As the Federal Reserve looks to normalize interest rates ahead, income-minded investors may consider an alternative dividend exchange traded fund strategy to reduce the noise of the market and diminish price volatility.
On the upcoming webcast, ETF Bond Alternative with No Rate Risk, Eric Ervin, President and CEO of Reality Shares, and Jay Batcha, Founder and Chief Investment Officer of Optimal Capital, will outline a relatively new approach to dividend investments through isolating and accessing the dividend growth rate.
For instance, the Reality Shares DIVS ETF (NYSEArca: DIVY) may provide low volatility and low correlation as a suitable alternative to traditional fixed income and equity exposure.

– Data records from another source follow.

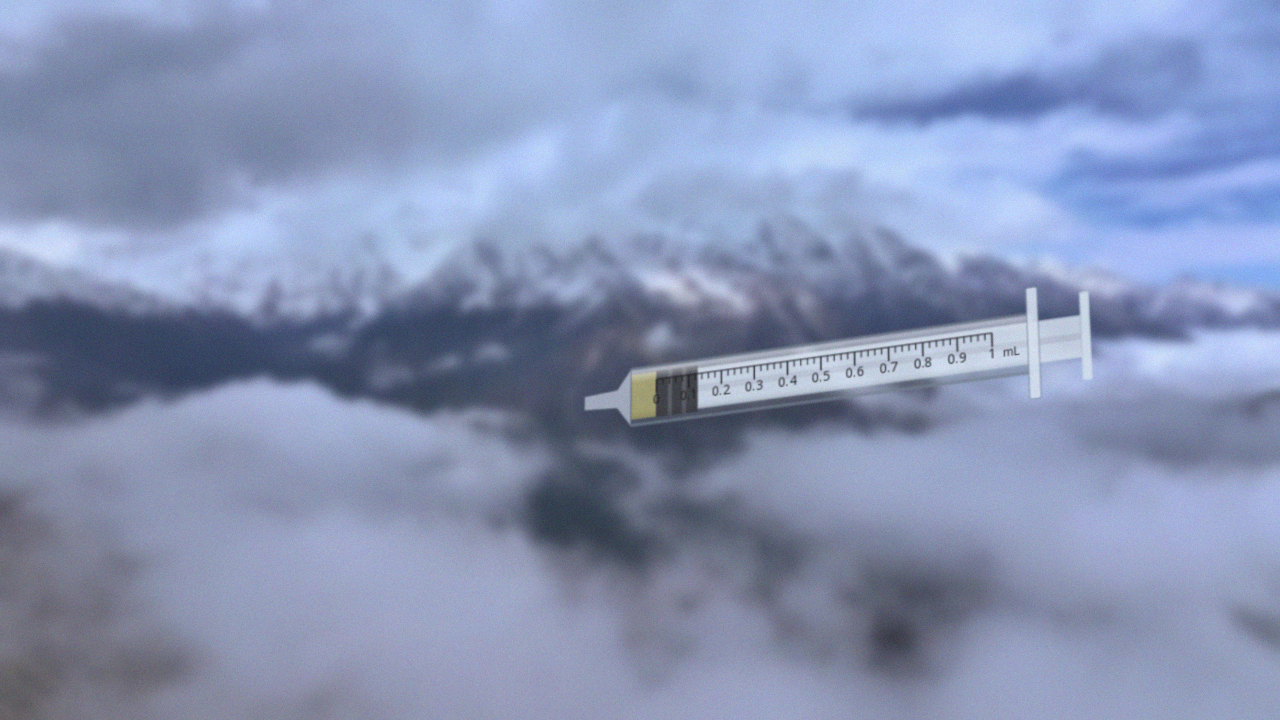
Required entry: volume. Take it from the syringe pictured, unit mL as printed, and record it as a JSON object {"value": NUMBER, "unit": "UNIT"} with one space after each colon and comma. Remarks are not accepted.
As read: {"value": 0, "unit": "mL"}
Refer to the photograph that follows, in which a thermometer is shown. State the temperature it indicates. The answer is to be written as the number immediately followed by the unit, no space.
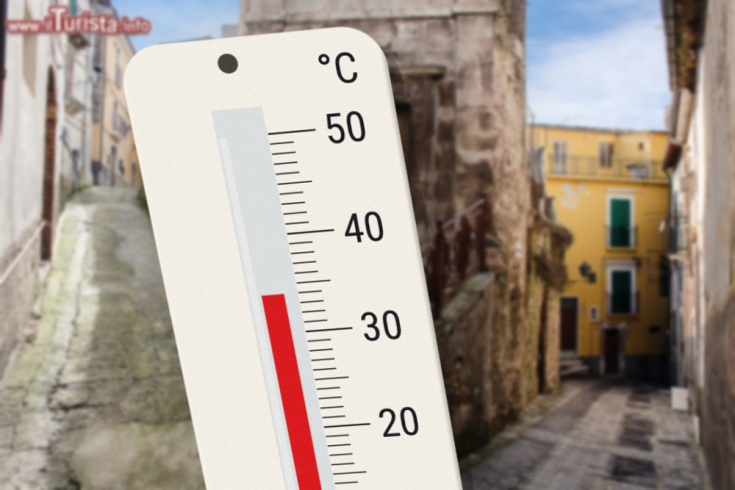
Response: 34°C
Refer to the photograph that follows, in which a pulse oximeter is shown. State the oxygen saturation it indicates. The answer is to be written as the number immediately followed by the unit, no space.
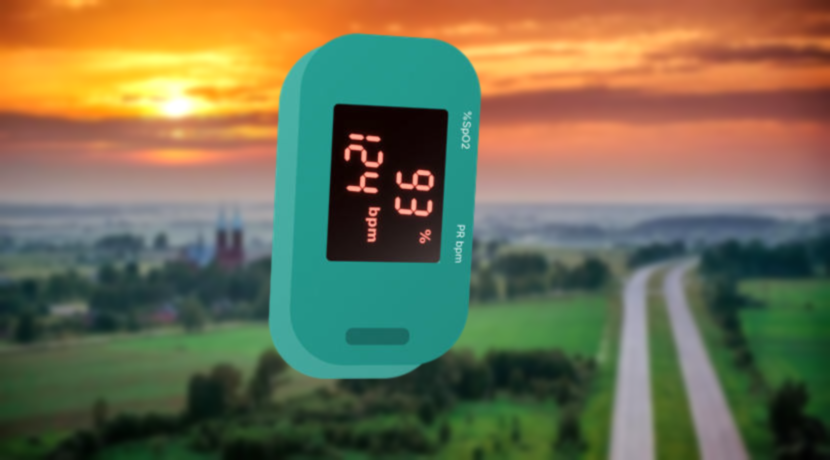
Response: 93%
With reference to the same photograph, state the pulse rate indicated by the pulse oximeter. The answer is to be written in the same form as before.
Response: 124bpm
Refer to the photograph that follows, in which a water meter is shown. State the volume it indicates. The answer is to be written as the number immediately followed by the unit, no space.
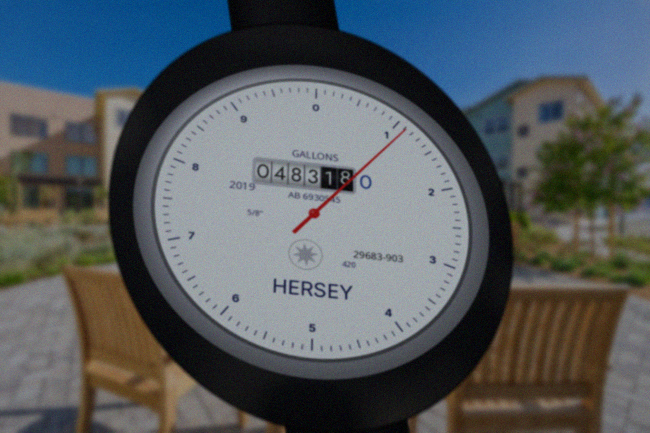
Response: 483181.1gal
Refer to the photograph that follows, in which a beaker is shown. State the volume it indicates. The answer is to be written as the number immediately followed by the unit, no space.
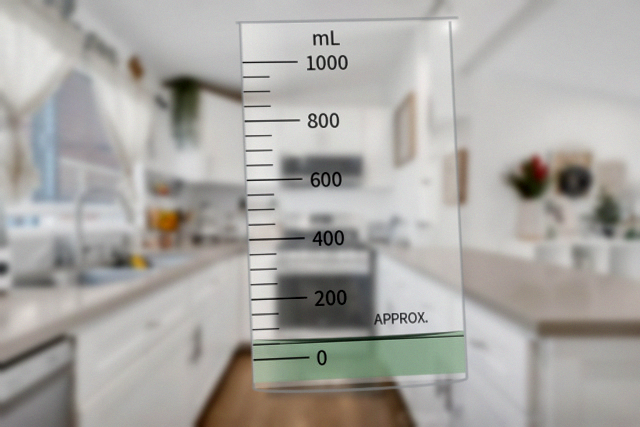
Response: 50mL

DIVY is not your traditional dividend ETF strategy. The actively managed fund looks to capture dividend growth via an array of strategies in an effort to generate long-term capital appreciation. DIVY’s holdings can include listed option contracts, dividend swaps, futures and forwards on indexes of Large Cap Securities or exchange traded funds designed to track large cap securities indexes.
The active ETF can purchase index options contracts in an effort to adapt to changes in the expected dividend values reflected in the option prices. These option combinations are designed to reflect expected dividend values and eliminate the Fund’s exposure to changes in the trading prices of the Large Cap Securities.